Want my mother-in-law out of my house

March 02, 2021

Dear Pastor,

I am a 40-year-old man and I have been with a woman for three years. I had two children before meeting her. She told me she got pregnant once but lost the baby.

She is very close to her mother. When I first met her, she told me that, even if we were to get married, her mother would have to live with her because she didn't have her own home.

I agreed. She came to live with me. I am a mason. I was building a three-bedroom house. My relatives told me I should not accept her mother but I told them that I had already promised.

I used to have a cleaning lady and, after the mother was living here for two months, she told her daughter that I was in love with the cleaning lady.

Pastor, the woman who does my cleaning, washing and ironing would not only wash and iron, but she would put away my clothes in my chest of drawers. This woman told my girlfriend that the lady would only be doing that if she and I were having a relationship.

When she told her daughter these things, I decided that I would not fire the lady because she has been working with me for a while. But the mother said that she suspected that I was having sex with her. She had no proof and her daughter came to me with that. I told my girlfriend that her mother had to go because she was nothing but a troublemaker.

My girlfriend said that, if her mother had to go, she would go, too, because my reaction made it seem like her mother was correct. My girlfriend's mother does not do anything in this house.

She is all over the place saying she is looking for work. She wants to use my house as a hairdressing parlour because that is what she is good at, and I told her no. Do you think that I am quite correct in telling my girlfriend that her mother has to find another place to live? I don't want my girlfriend to leave because I love her so much, but her mother cannot stand me, although she is living in my house, and I can't stand her either.

P.A.

Dear P.A.,

I know you meant well when you told your girlfriend that you would agree for her mother to live at your house. Your girlfriend loves her mother. She feels that she has an obligation to her. Her mother might have struggled with her while her father did not do much for her. I don't want to blame you for the predicament you have found yourself in but, from the beginning, you felt that your girlfriend's mother did not like you and you were warned not to take her to live in your house. But you couldn't see that she was a troublemaker. Now that you have realised that you have made a mistake, you want her to go.

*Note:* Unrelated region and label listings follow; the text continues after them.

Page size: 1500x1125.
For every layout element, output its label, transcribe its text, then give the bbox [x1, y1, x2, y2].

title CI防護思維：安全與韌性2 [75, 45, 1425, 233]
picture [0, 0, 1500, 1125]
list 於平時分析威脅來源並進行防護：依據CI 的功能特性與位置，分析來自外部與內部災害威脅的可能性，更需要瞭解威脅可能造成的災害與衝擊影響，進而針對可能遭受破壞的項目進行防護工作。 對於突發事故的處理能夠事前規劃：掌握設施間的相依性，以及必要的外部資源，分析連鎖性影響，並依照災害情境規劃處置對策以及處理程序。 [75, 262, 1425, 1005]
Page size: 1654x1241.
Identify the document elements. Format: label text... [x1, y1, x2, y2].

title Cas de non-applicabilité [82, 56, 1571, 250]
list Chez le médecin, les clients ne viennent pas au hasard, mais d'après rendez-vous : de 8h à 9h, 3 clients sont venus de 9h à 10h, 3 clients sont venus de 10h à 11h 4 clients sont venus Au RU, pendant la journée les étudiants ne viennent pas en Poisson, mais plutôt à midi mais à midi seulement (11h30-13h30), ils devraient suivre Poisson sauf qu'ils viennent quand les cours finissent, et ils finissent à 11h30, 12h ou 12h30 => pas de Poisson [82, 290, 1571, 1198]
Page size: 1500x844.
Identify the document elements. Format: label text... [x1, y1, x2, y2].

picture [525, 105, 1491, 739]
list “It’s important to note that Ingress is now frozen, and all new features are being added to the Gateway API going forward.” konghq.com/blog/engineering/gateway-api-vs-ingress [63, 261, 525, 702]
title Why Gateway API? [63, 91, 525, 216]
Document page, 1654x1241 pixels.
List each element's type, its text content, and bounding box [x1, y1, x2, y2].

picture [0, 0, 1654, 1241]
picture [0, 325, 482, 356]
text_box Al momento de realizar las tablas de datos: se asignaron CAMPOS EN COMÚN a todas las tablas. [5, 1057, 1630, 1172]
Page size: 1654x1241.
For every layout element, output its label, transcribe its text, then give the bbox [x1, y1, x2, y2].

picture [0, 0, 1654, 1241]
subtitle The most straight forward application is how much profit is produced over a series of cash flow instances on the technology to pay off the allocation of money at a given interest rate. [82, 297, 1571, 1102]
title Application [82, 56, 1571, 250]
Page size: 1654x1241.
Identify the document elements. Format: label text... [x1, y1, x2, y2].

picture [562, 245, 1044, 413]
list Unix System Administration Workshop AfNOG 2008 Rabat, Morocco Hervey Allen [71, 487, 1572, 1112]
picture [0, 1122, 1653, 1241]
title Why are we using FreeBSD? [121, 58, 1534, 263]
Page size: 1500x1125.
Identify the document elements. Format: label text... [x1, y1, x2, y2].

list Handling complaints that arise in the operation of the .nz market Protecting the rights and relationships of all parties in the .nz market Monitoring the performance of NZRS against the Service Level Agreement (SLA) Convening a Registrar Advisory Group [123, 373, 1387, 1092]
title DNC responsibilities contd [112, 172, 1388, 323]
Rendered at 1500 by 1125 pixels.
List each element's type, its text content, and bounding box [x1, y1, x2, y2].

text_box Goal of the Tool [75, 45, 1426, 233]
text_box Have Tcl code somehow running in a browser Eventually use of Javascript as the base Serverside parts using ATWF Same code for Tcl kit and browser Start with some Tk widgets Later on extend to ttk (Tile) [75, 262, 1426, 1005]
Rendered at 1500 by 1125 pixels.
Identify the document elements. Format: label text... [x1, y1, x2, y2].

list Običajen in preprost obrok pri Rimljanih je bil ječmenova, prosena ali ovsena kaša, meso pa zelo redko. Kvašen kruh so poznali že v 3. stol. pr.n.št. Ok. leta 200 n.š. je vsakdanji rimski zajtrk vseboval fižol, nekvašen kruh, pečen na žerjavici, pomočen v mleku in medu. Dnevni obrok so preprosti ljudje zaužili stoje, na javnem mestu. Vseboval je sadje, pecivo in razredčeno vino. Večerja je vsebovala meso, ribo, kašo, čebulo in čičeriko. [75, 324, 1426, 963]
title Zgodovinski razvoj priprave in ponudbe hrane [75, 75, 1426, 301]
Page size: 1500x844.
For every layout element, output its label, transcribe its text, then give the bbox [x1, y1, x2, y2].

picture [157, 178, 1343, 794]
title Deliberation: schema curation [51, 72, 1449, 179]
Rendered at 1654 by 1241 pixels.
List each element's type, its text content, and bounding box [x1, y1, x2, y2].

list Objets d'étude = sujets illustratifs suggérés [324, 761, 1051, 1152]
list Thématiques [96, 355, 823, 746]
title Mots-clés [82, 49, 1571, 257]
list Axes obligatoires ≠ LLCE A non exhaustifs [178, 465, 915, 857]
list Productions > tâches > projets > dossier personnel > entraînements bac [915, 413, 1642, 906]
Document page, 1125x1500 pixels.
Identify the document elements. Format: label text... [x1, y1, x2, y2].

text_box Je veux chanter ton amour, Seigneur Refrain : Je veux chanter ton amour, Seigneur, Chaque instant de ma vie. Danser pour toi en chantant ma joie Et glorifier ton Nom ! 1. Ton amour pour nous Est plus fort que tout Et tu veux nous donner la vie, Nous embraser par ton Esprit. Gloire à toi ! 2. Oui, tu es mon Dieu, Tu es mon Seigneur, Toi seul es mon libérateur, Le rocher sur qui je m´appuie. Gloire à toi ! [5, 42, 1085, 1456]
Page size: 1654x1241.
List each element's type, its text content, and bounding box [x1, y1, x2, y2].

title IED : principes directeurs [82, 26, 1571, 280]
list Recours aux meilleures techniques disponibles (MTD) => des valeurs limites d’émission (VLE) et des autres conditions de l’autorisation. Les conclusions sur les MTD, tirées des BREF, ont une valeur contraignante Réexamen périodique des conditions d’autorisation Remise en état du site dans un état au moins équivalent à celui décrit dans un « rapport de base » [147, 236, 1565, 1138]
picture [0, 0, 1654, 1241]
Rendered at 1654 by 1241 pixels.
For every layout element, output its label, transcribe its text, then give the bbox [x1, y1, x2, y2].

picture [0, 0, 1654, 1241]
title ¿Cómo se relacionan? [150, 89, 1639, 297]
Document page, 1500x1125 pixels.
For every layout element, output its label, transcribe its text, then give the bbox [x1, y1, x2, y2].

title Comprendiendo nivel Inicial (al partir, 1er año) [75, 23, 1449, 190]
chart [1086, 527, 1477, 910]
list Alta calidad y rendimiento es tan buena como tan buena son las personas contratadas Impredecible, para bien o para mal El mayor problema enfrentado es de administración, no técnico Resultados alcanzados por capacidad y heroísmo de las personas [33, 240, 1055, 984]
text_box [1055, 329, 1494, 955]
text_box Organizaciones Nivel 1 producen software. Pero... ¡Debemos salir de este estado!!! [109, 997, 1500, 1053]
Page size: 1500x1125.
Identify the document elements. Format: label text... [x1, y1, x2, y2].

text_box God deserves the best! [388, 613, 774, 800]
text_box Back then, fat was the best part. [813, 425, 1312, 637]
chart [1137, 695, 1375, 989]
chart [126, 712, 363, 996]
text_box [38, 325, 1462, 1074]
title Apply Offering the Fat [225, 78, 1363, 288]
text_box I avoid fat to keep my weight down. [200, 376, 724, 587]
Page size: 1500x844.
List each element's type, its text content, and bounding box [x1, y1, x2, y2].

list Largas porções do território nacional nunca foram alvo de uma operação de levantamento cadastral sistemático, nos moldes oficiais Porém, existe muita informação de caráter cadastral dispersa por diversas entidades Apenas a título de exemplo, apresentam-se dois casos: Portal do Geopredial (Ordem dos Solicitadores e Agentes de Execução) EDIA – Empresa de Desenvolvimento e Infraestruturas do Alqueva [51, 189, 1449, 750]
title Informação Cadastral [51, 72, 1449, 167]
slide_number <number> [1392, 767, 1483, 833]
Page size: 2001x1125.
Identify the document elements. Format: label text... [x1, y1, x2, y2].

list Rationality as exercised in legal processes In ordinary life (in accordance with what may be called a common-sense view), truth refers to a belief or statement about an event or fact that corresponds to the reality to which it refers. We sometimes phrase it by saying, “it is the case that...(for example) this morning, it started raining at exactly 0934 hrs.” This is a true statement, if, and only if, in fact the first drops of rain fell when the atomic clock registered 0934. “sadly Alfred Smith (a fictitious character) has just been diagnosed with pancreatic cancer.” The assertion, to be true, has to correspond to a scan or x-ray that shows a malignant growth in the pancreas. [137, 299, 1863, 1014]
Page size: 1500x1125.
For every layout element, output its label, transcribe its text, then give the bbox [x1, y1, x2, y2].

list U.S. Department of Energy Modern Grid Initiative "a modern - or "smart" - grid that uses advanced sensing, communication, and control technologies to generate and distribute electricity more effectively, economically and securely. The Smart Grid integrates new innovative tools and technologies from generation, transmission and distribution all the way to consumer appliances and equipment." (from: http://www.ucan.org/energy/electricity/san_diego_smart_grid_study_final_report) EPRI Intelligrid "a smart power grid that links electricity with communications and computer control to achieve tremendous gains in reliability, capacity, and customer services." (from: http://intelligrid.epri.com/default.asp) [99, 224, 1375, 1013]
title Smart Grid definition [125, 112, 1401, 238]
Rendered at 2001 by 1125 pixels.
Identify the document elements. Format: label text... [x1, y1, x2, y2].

Your helper has not done anything wrong. Although your girlfriend and her mother are now living at the house, she continues to do what she has always done. For your mother to go to the extent in suggesting to her daughter that what the helper is doing indicates that both of you are having an affair is out of order. If your girlfriend didn't like what the helper was doing, a quiet word with the helper would have been sufficient. She could have told the helper that she didn't have to pack your clothes away after ironing them.

You were correct in asking this woman to leave your house. I expect your girlfriend to plead for her mother and for her mother to say to her daughter that, if you are not having an affair with this woman you should fire her. But sir, I do believe that if you were to allow your mother-in-law to stay at your house, you will be asking for more problems in the future. If your girlfriend insists that she would go also, don't beg her to stay.